= PAGE EXTRACT =
□ □ □ □ □

Engel and Ferguson apply this concept to less disrupted lives, even to ordinary lives. To a surprising extent, according to the authors, millions of us are liable to one or another form of this hidden guilt, of which we ourselves are unaware.

 

I cannot recommend the prose style of this otherwise valuable book, and regrettably the authors have to disguise individual case studies so much that the anecdotes come out garbled and difficult to relate to. But the basic categories of imaginary crime are lucid and informative. “Most of us believe ourselves guilty of one or more of the six common imaginary crimes described on the following pages”:

  • Outdoing – “The crime of outdoing can result from surpassing a family member in any way . . .”
  • Burdening – “If either or both of your parents seemed weighed down by life, or drained by parental responsibilities, you may suffer from the imaginary crime of burdening.”
  • Love theft – “Love theft is the crime of receiving the love or attention that another family member seemed to need in order to thrive.”
  • Abandonment – “Abandonment is the crime of wanting to separate from your parents . . . simply distancing yourself from them – physically or emotionally – can make you unconsciously feel as if you are abandoning them.”
  • Disloyalty – “The crime of family disloyalty can result from breaking family rules or disappointing parental expectations.”
  • Basic badness – “Most of us have suffered to some extent from bad messages. As a result, we sense that we are somehow inherently flawed . . . not important, not worthwhile, not lovable, not attractive, not caring, or not intelligent.”

 

The authors explain some of these categories better than they do others. “Basic badness,” for example, is less coherent than other illusory crimes but seems reminiscent of the “We’re not worthy” scene in Wayne’s World. It’s also probably widely spread among offspring of the Greatest Generation, who often received a message, however unintentional, that “Whosever wish or pleasure or convenience is consulted, it won’t be yours.”

 

This book is not pessimistic – the good news about guilt, after all, is that it indicates a conscience, a capacity to regret that better things didn’t happen to other people, especially the ones we loved.

 

The book is therefore a useful reminder and clarification of some fundamentals. Good bedside reading, a little at a time.

□ □ □ □ □

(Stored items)
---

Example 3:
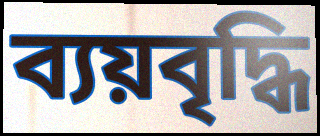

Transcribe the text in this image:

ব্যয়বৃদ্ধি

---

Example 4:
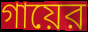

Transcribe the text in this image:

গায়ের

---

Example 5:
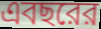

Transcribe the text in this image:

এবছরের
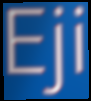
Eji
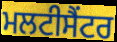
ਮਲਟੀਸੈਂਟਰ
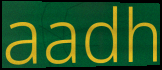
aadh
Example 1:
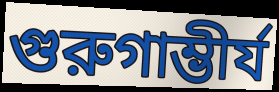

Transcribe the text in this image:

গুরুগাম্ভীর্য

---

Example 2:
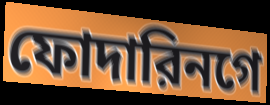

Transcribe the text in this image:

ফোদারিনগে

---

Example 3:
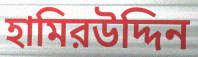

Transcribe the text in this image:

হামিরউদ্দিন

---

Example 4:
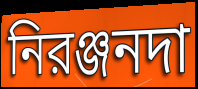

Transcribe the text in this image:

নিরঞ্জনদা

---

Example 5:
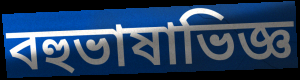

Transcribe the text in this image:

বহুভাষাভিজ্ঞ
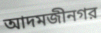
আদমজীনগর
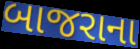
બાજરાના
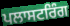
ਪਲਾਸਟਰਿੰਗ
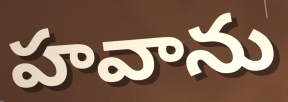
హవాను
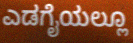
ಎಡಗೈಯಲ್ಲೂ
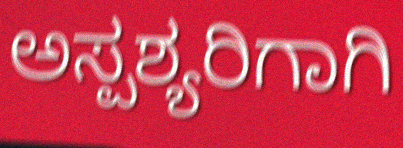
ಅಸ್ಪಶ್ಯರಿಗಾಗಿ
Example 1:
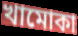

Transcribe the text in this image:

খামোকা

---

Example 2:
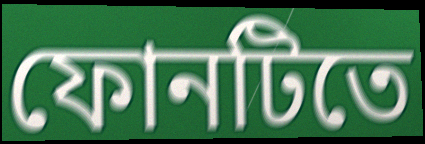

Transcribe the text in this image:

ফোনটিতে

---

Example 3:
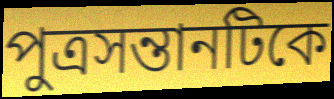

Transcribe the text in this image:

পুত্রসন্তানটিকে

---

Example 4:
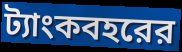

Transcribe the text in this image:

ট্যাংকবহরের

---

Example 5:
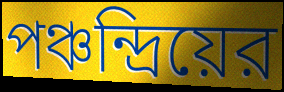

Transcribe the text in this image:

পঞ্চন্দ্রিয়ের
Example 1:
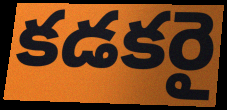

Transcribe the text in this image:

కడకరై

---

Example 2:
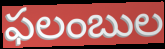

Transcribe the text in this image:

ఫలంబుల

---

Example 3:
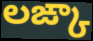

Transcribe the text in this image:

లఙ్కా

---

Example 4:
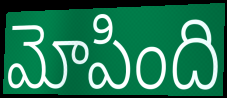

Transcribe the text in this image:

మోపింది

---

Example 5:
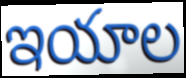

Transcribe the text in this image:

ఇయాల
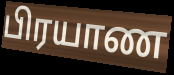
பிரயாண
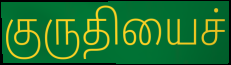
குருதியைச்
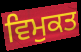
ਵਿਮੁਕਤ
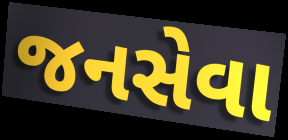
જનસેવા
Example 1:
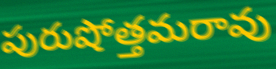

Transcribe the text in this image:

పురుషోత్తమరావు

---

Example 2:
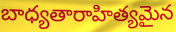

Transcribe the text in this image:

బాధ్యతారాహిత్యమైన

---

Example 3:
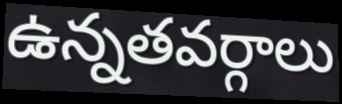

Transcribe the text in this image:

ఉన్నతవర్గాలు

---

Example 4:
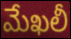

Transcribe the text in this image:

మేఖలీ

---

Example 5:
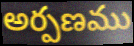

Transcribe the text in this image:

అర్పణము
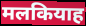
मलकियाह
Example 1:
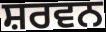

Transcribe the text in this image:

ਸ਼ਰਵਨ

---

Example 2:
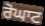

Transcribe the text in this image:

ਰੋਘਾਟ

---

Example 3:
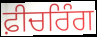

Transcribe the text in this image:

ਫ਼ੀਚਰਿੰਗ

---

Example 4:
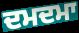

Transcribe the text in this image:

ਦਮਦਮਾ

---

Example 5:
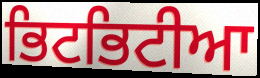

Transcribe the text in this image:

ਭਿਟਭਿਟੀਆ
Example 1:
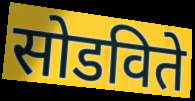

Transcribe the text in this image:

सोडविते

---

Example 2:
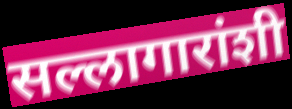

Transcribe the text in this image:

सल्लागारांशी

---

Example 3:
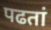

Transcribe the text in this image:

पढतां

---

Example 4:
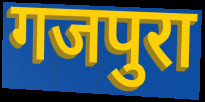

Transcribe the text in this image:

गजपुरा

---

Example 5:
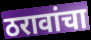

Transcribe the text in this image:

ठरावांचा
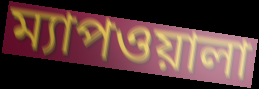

□ □ □ □ □

= SHORT TASK =
Copy out everything in the book review from "Engel and Ferguson" down to "ourselves are unaware.", word for word. These items stand apart from the book review and are separate material.

= EXPECTED ANSWER =
Engel and Ferguson apply this concept to less disrupted lives, even to ordinary lives. To a surprising extent, according to the authors, millions of us are liable to one or another form of this hidden guilt, of which we ourselves are unaware.